Presentation @ ASNAC 2023: Measuring information disorder
In this paper, I introduce a robust framework for quantifying ‘information disorder’ within diverse information spaces, detailing its measurement methodology and demonstrating its applicability through two case studies. I define ‘information disorder’ as the probability of encountering consistent information for effective decision-making. An ‘information space’ is conceptualised as a multilayer graph, where each node signifies semantic content, such as a sentence in a Wikipedia article or a social media post. Nodes within this graph are connected through four types of edges that signify 1) agreement, 2) disagreement, 3) redundancy (i.e. equivalence), and 4) shared reference (i.e. pointing to the same domain/content).
I calculate the disorder metric based on a weighted sample of content, where weights are determined by the (approximated) probability that a recommender system will serve the content. This sampling approach not only reduces computational effort but also enables assessment when full data access is unavailable (which, of course, is generally the case). The density of each layer of the multilayer graph resulting from the sampling is used to compute a measure of information disorder using this simple formula: (agreement - disagreement) + redundant + SameSource. By definition, a negative score will indicate information disorder, as conflicting information outweighs concordant and redundant information and the presence of common sources. The same sample is also used to measure the degree of singularism and pluralism, providing additional insights about information diffusion within an information space. The degree of singularism/pluralism is computed by dividing the number of communities of a graph resulting from flattening the agreement, redundant and SameSource layers by the number of nodes. A value approaching zero will indicate extreme pluralism, and conversely, a value approaching 1 extreme singularism.

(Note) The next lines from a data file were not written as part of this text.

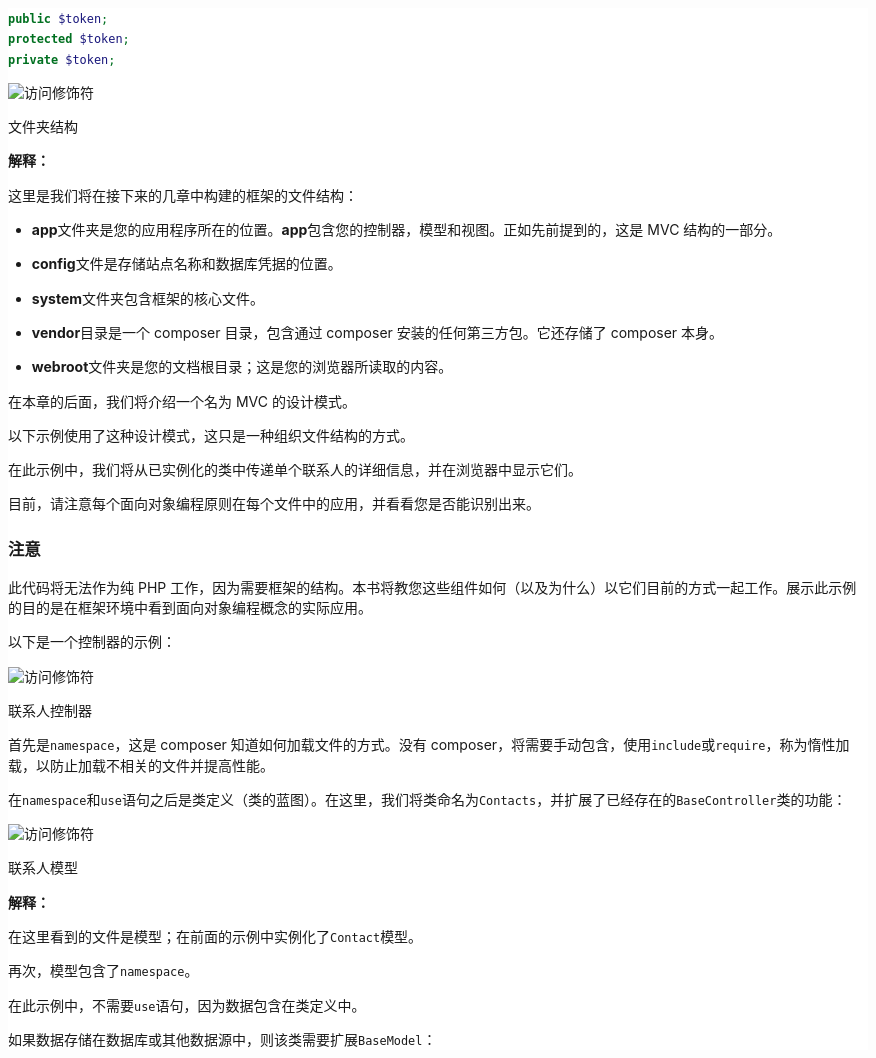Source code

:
 ```php
public $token;
protected $token;
private $token;

```

![访问修饰符](img/5_02.jpg)

文件夹结构

**解释：**

这里是我们将在接下来的几章中构建的框架的文件结构：

+   **app**文件夹是您的应用程序所在的位置。**app**包含您的控制器，模型和视图。正如先前提到的，这是 MVC 结构的一部分。

+   **config**文件是存储站点名称和数据库凭据的位置。

+   **system**文件夹包含框架的核心文件。

+   **vendor**目录是一个 composer 目录，包含通过 composer 安装的任何第三方包。它还存储了 composer 本身。

+   **webroot**文件夹是您的文档根目录；这是您的浏览器所读取的内容。

在本章的后面，我们将介绍一个名为 MVC 的设计模式。

以下示例使用了这种设计模式，这只是一种组织文件结构的方式。

在此示例中，我们将从已实例化的类中传递单个联系人的详细信息，并在浏览器中显示它们。

目前，请注意每个面向对象编程原则在每个文件中的应用，并看看您是否能识别出来。

### 注意

此代码将无法作为纯 PHP 工作，因为需要框架的结构。本书将教您这些组件如何（以及为什么）以它们目前的方式一起工作。展示此示例的目的是在框架环境中看到面向对象编程概念的实际应用。

以下是一个控制器的示例：

![访问修饰符](img/5_03.jpg)

联系人控制器

首先是`namespace`，这是 composer 知道如何加载文件的方式。没有 composer，将需要手动包含，使用`include`或`require`，称为惰性加载，以防止加载不相关的文件并提高性能。

在`namespace`和`use`语句之后是类定义（类的蓝图）。在这里，我们将类命名为`Contacts`，并扩展了已经存在的`BaseController`类的功能：

![访问修饰符](img/5_04.jpg)

联系人模型

**解释：**

在这里看到的文件是模型；在前面的示例中实例化了`Contact`模型。

再次，模型包含了`namespace`。

在此示例中，不需要`use`语句，因为数据包含在类定义中。

如果数据存储在数据库或其他数据源中，则该类需要扩展`BaseModel`：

We apply this methodology to assess information disorder at multiple time points in different information spaces: the entire English Wikipedia at the onset of the COVID-19 pandemic and selected Reddit threaded conversations. The relations between semantic content nodes needed to define layers 1), 2) and 3) are coded using the text-embedding-ada-002 through OpenAI’s API using this prompt: “Considering their meaning, are the following two sentences in agreement, disagreement, or equivalent?”. Instead, the relations of layer 4) are defined by comparing the domain of the embedded URLs (when present). A measure of the disorder of an information system like a social media platform that is scalable because automatically generated leveraging the growing capabilities of LLMs is useful as it allows monitoring in near-real-time the overall health of an information space. But it becomes critical during an information crisis (e.g.a pandemic or an election) when disorders can cause severe harm to people and institutions.